All-in-All: Niuke all-in-all
Question:
There are two strings s and t. If you delete some characters from s, connect the remaining characters to get t. T is the subsequence of s.
Develop a program to determine whether t is a subsequence of s.
Input description:
The input contains multiple groups of data. Each group of data contains two strings, s and t.
They all consist of numbers and letters and are less than 100000 in length.
Output description:
Corresponding to each input group.
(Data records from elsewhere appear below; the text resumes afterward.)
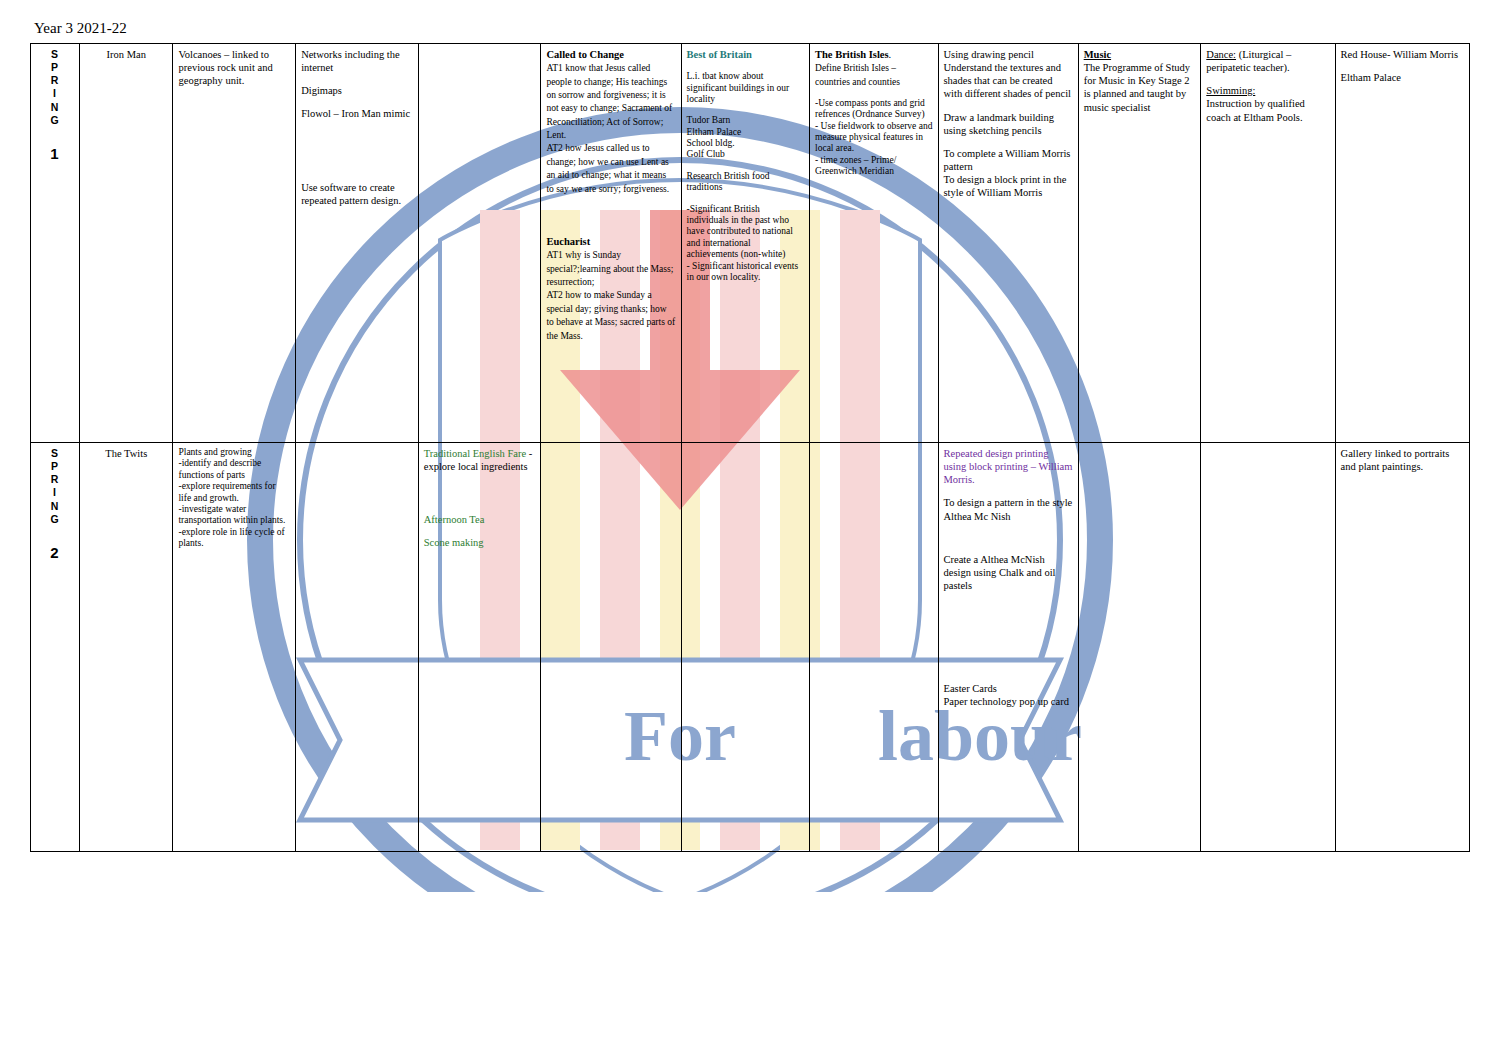For labour God and mankind we live, we
Year 3 2021-22
| S P R I N G 1 | Iron Man | Volcanoes – linked to previous rock unit and geography unit. | Networks including the internet Digimaps Flowol – Iron Man mimic Use software to create repeated pattern design. | | Called to Change AT1 know that Jesus called people to change; His teachings on sorrow and forgiveness; it is not easy to change; Sacrament of Reconciliation; Act of Sorrow; Lent. AT2 how Jesus called us to change; how we can use Lent as an aid to change; what it means to say we are sorry; forgiveness. Eucharist AT1 why is Sunday special?;learning about the Mass; resurrection; AT2 how to make Sunday a special day; giving thanks; how to behave at Mass; sacred parts of the Mass. | Best of Britain L.i. tbat know about significant buildings in our locality Tudor Barn Eltham Palace School bldg. Golf Club Research British food traditions -Significant British individuals in the past who have contributed to national and international achievements (non-white) - Significant historical events in our own locality. | The British Isles . Define British Isles – countries and counties -Use compass ponts and grid refrences (Ordnance Survey) - Use fieldwork to observe and measure physical features in local area. - time zones – Prime/ Greenwich Meridian | Using drawing pencil Understand the textures and shades that can be created with different shades of pencil Draw a landmark building using sketching pencils To complete a William Morris pattern To design a block print in the style of William Morris | Music The Programme of Study for Music in Key Stage 2 is planned and taught by music specialist | Dance: (Liturgical – peripatetic teacher). Swimming: Instruction by qualified coach at Eltham Pools. | Red House- William Morris Eltham Palace |
| S P R I N G 2 | The Twits | Plants and growing -identify and describe functions of parts -explore requirements for life and growth. -investigate water transportation within plants. -explore role in life cycle of plants. | | Traditional English Fare - explore local ingredients Afternoon Tea Scone making | | | | Repeated design printing using block printing – William Morris. To design a pattern in the style Althea Mc Nish Create a Althea McNish design using Chalk and oil pastels Easter Cards Paper technology pop up card | | | Gallery linked to portraits and plant paintings. |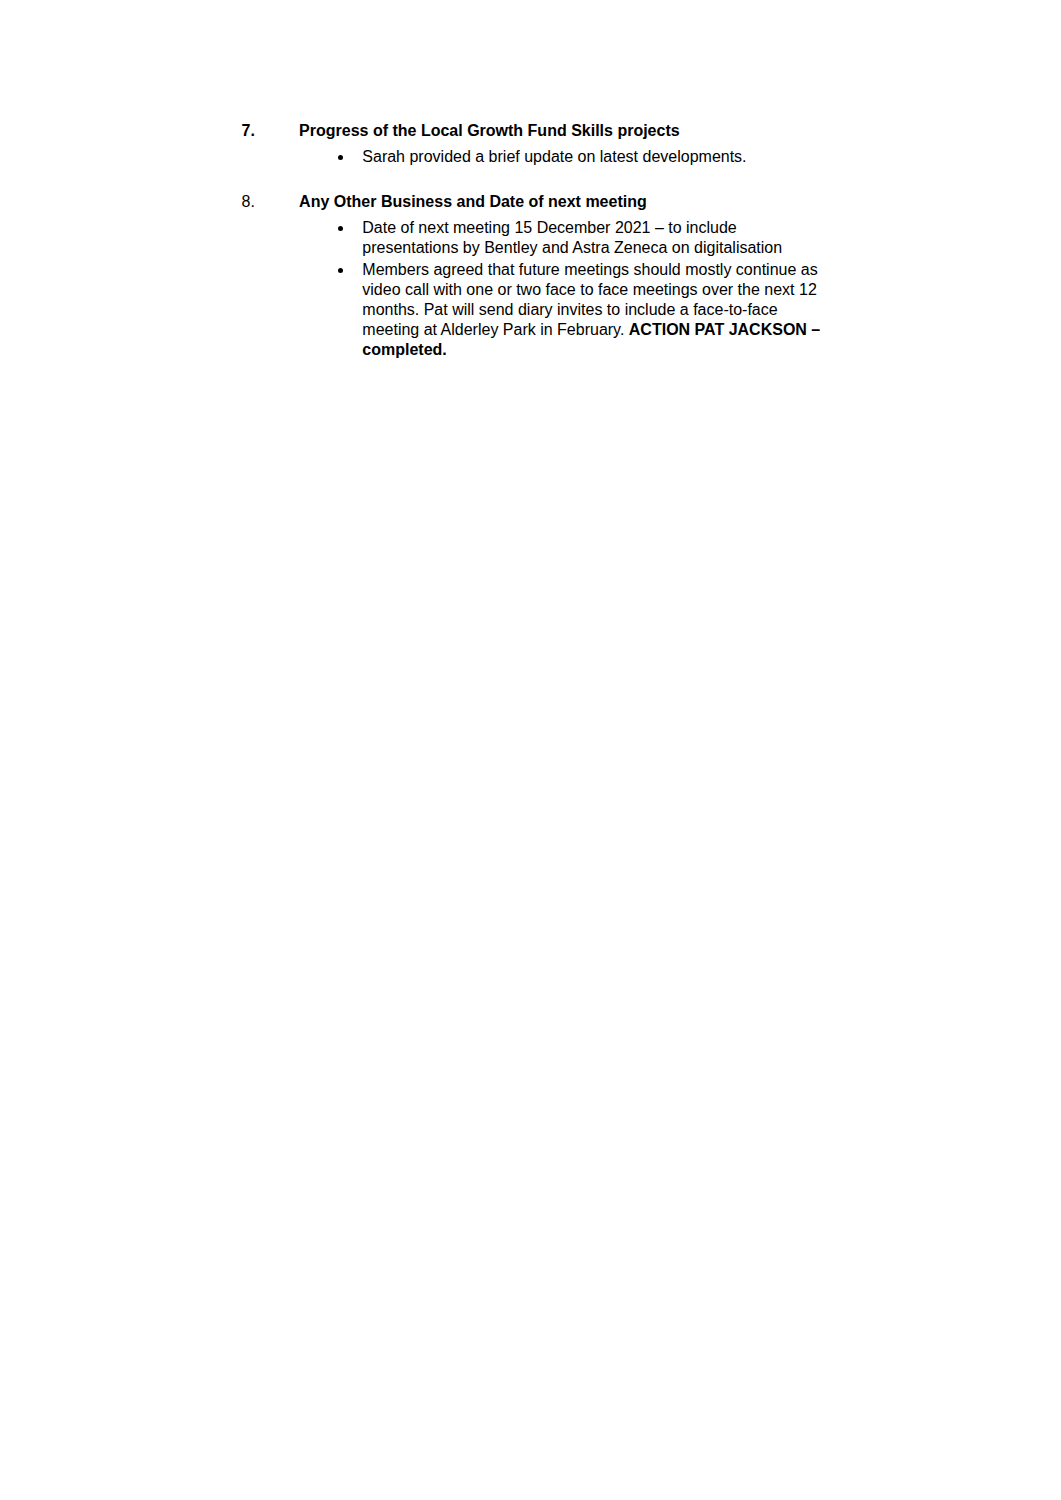7.
Progress of the Local Growth Fund Skills projects
Sarah provided a brief update on latest developments.
8.
Any Other Business and Date of next meeting
Date of next meeting 15 December 2021 – to include presentations by Bentley and Astra Zeneca on digitalisation
Members agreed that future meetings should mostly continue as video call with one or two face to face meetings over the next 12 months. Pat will send diary invites to include a face-to-face meeting at Alderley Park in February. ACTION PAT JACKSON – completed.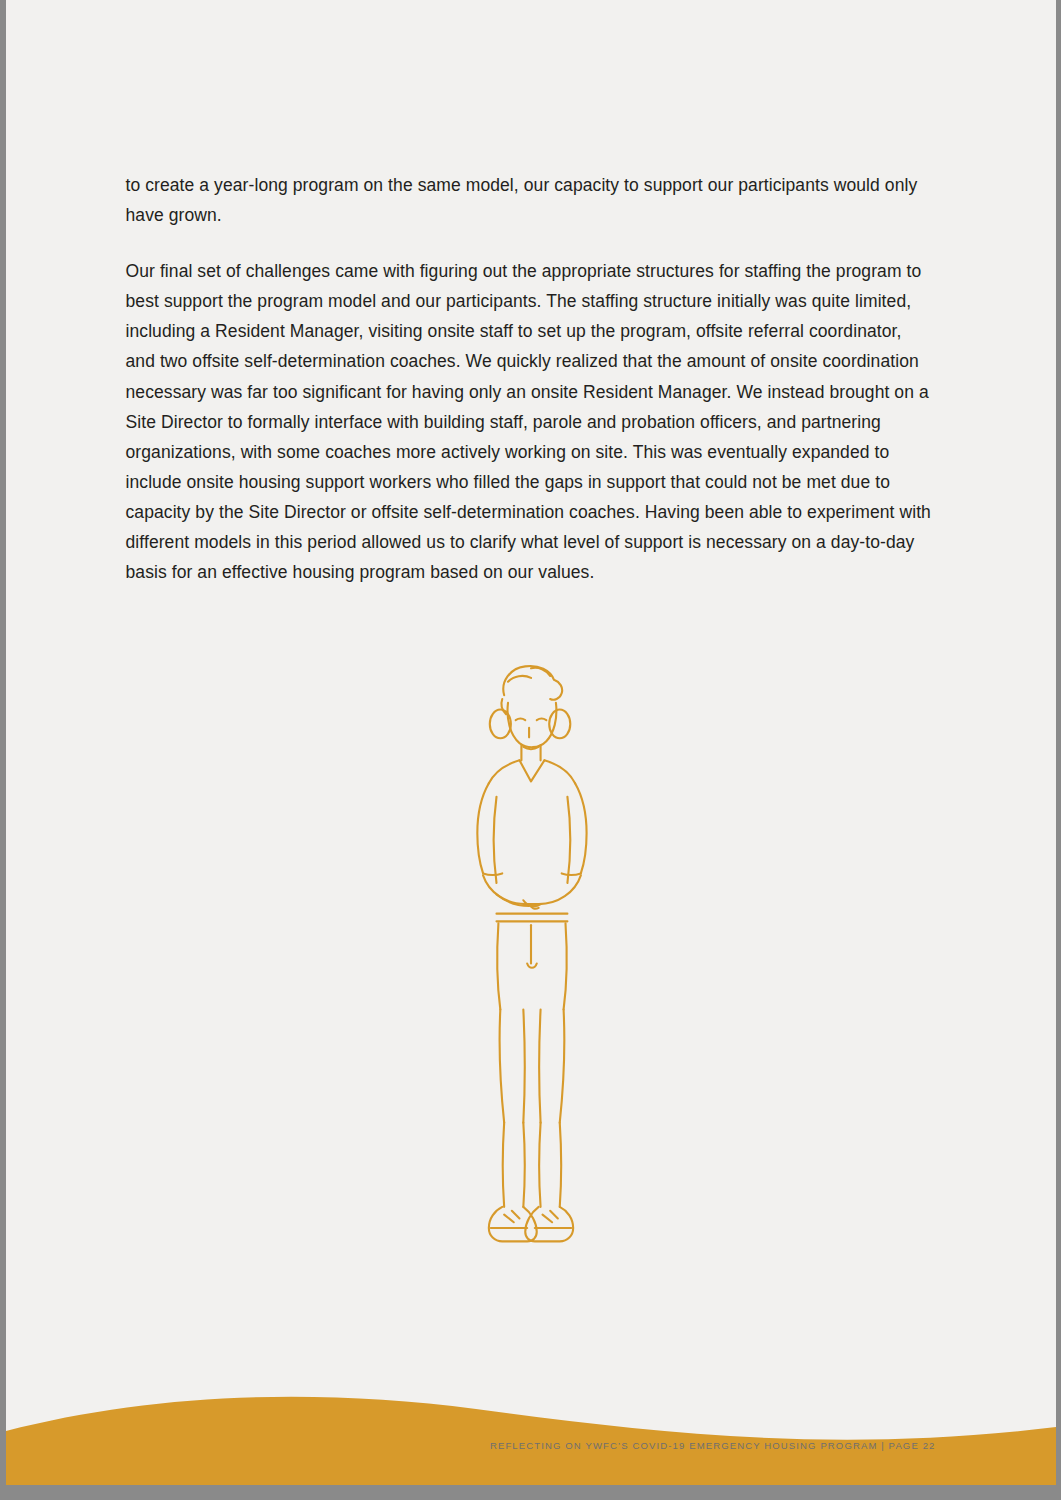to create a year-long program on the same model, our capacity to support our participants would only have grown.
Our final set of challenges came with figuring out the appropriate structures for staffing the program to best support the program model and our participants. The staffing structure initially was quite limited, including a Resident Manager, visiting onsite staff to set up the program, offsite referral coordinator, and two offsite self-determination coaches. We quickly realized that the amount of onsite coordination necessary was far too significant for having only an onsite Resident Manager. We instead brought on a Site Director to formally interface with building staff, parole and probation officers, and partnering organizations, with some coaches more actively working on site. This was eventually expanded to include onsite housing support workers who filled the gaps in support that could not be met due to capacity by the Site Director or offsite self-determination coaches. Having been able to experiment with different models in this period allowed us to clarify what level of support is necessary on a day-to-day basis for an effective housing program based on our values.
Reflecting on YWFC’s COVID-19 Emergency Housing Program | Page 22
If t is a sub-sequence of s, "Yes" is output; otherwise, "No" is output ".
Input example:
ABC ABC
ABC AB
ABC DE
Output example:
Yes
Yes
No
Code:
package niuke;import java.util.Scanner;public class Main { public static void main(String[] args) { Scanner read = new Scanner(System.in); while(read.hasNext()) { String str1 = read.next(); String str2 = read.next(); judgeStr(str1, str2); } read.close(); } /** * * @param source * @param target * @return */ public static int indexOf(char[] source, char[] target) { int targetCount = target.length; int sourceCount = source.length; if (targetCount == 0) { return 0; } char first = target[0]; int max = sourceCount - targetCount; for (int i = 0; i <= max; i++) { if (source[i] != first) { while (++i <= max && source[i] != first) ; } if (i <= max) { int j = i + 1; int end = j + targetCount - 1; for (int k = 1; j < end && source[j] == target[k]; j++, k++) ; if (j == end) { return i; } } } return -1; } public static void judgeStr(String str1, String str2) { int len1 = str1.length(), len2 = str2.length(); int i = 0, j = 0; for(; i<len1 && j<len2;) { if(str1.charAt(i) == str2.charAt(j)) { j ++; } i ++; } if(j == len2) { System.out.println("Yes"); } else { System.out.println("No"); } }}
Note:
The question itself is not difficult, and the focus is on understanding the question purpose.
The indexOf (String, String) method in the Code indicates an incorrect understanding of this question, that is, it must be included in all to output Yes,
For example, "ABCD" "AB" outputs "Yes"
For "ABCD" "AD" output "No"
However, the question itself means that "Yes" must be output for "ABCD" "AD".